St Francis’ prayer leads us to a deeper hope that finds its foundation in God, who is bigger and more profound than anything our minds or ideologies can contain. God is immensely larger than all we can imagine and it is in God that Francis invites us to hope!
For Francis, hope depends not on what we can do or own but on God. Francis had an ‘unsinkable hope in God, [he was] unshakably confident that God would do good, that God would bring everything to its good end, that the future rests securely in God’s hands.’ Whatever life could throw at him, nothing could separate him from God’s love and ultimately God would hold him in Divine love and grace, in this world and the next! Such hope liberates us from fear and enables us to live boldly and to freely love with abandon!
Francis prayed for perfect charity. Charity means love, grace, free mercy. This prayer is for love – both to receive and experience and to love generously. That is how Francis is remembered – as one who knew the deep and profound love of God intimately within his own life, a love that set him free from all other dependencies. He was also liberated to love others with wonderful generosity and to share freely with all in need.

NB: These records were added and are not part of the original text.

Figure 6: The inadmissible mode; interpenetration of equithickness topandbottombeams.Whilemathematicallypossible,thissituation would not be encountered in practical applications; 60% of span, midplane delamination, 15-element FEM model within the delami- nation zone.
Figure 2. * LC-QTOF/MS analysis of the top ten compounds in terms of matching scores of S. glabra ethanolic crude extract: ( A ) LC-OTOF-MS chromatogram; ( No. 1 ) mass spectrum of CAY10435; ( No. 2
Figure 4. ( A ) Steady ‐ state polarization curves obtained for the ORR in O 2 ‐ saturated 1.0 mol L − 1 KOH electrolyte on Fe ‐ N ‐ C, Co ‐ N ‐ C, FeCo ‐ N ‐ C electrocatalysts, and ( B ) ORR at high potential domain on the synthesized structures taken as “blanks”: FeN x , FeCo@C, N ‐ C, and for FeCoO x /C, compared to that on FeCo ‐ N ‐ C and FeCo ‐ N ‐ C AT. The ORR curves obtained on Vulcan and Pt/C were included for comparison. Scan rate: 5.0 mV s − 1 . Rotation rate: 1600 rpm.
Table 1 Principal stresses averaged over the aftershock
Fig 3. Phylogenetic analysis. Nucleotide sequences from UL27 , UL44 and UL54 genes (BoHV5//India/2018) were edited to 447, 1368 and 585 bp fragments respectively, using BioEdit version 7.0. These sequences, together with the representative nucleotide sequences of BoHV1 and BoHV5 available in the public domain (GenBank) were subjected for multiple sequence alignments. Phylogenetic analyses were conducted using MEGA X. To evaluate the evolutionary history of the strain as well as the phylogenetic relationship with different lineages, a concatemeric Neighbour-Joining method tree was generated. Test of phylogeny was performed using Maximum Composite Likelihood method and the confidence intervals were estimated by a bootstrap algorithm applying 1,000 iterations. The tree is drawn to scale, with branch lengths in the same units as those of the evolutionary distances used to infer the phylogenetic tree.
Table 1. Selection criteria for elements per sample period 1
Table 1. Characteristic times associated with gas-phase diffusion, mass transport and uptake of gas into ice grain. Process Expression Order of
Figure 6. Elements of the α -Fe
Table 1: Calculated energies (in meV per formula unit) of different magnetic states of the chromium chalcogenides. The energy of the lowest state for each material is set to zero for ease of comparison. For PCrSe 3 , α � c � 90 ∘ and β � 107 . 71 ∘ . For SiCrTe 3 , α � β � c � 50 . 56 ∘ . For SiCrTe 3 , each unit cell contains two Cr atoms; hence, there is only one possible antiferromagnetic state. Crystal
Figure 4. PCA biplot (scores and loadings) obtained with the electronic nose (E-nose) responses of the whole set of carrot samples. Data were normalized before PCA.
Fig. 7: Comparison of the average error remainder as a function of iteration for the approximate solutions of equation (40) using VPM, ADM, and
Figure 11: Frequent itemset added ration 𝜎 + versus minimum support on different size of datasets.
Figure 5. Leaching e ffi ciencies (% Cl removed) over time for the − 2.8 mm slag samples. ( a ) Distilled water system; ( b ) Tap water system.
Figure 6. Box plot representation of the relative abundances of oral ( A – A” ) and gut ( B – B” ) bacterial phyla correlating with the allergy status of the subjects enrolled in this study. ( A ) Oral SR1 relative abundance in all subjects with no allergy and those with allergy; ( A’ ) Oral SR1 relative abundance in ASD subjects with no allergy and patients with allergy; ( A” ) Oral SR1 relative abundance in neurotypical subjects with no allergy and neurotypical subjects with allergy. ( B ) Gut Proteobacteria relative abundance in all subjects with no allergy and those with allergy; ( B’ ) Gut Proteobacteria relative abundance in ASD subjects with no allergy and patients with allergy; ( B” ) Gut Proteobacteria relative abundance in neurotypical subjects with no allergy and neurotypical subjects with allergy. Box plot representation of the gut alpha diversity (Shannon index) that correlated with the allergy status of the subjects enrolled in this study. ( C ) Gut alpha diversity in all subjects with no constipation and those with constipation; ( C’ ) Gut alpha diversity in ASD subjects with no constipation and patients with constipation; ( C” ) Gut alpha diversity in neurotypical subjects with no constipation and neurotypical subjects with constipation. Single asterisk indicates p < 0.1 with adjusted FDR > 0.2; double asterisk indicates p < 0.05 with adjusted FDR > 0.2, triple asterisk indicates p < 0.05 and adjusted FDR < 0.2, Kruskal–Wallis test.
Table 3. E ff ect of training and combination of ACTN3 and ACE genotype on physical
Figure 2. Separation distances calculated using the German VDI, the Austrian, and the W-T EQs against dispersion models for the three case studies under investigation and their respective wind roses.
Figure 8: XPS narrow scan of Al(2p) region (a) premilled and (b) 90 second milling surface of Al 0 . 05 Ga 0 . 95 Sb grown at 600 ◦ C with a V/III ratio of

The essence of Christian faith, especially as proclaimed by Jesus and lived by people such as Francis, is love. God is the source of love and the essence of God is love. This is not some mushy, soft love that we see in popular novels, songs and movies. It is hard, tough love that seeks the very best for another. God’s love is for us in a way that seeks the very best for us, that we might become the very best we can be; to be who we were created to be! This enables us to love others - especially the unlovable!
Francis experienced several conversions in his life, one of which was to see those he feared and recoiled from, as lovable – lepers! Francis was nauseated at the sight of lepers, who suffered horrific skin disease and were rejected from society. He said, ‘The Lord led me among them and I showed them mercy. When I left them, what had seemed bitter to me was turned into sweetness of soul and body.’ He began to care for lepers and in these people who were despised and from whom he had recoiled, he discovered the will of God, who loved these and all people and wants all to love deeply and be deeply loved.
The will of God is to love, especially the unlovable, ‘the lepers’ and to discover in them the love and peace of God. Perfect charity, then is the endless journey into a deeper commitment to love other people in the manner of Jesus. It involves sacrifice and a radical reorientation of our lives and priorities. It also reveals how deeply we are loved and forms a community of the loved, in which there is freedom, hope, peace, truth and life.
Jean Vanier, a French-Canadian who served and loved people with severe disabilities, says:
‘To love someone is not first of all to do things for them, but to reveal to them their beauty and value, to say to them through our attitude, “You are beautiful. You are important. I trust you. You can trust yourself.” We all know well that we can do things for others and in the process crush them, making them feel they are incapable of doing things by themselves. To love someone is to reveal to them their capacities for life, the light that is shining in them.’
Francis knew that loving others was the will of God and revealed the love of God! We are invited into this life of hope and love!
A reminder that St Francis’ prayer is:
Most high, glorious God,
enlighten the darkness of my heart
and give me, Lord,
correct faith, firm hope,
perfect charity,
wisdom and perception,
that I may do what is truly your most holy will.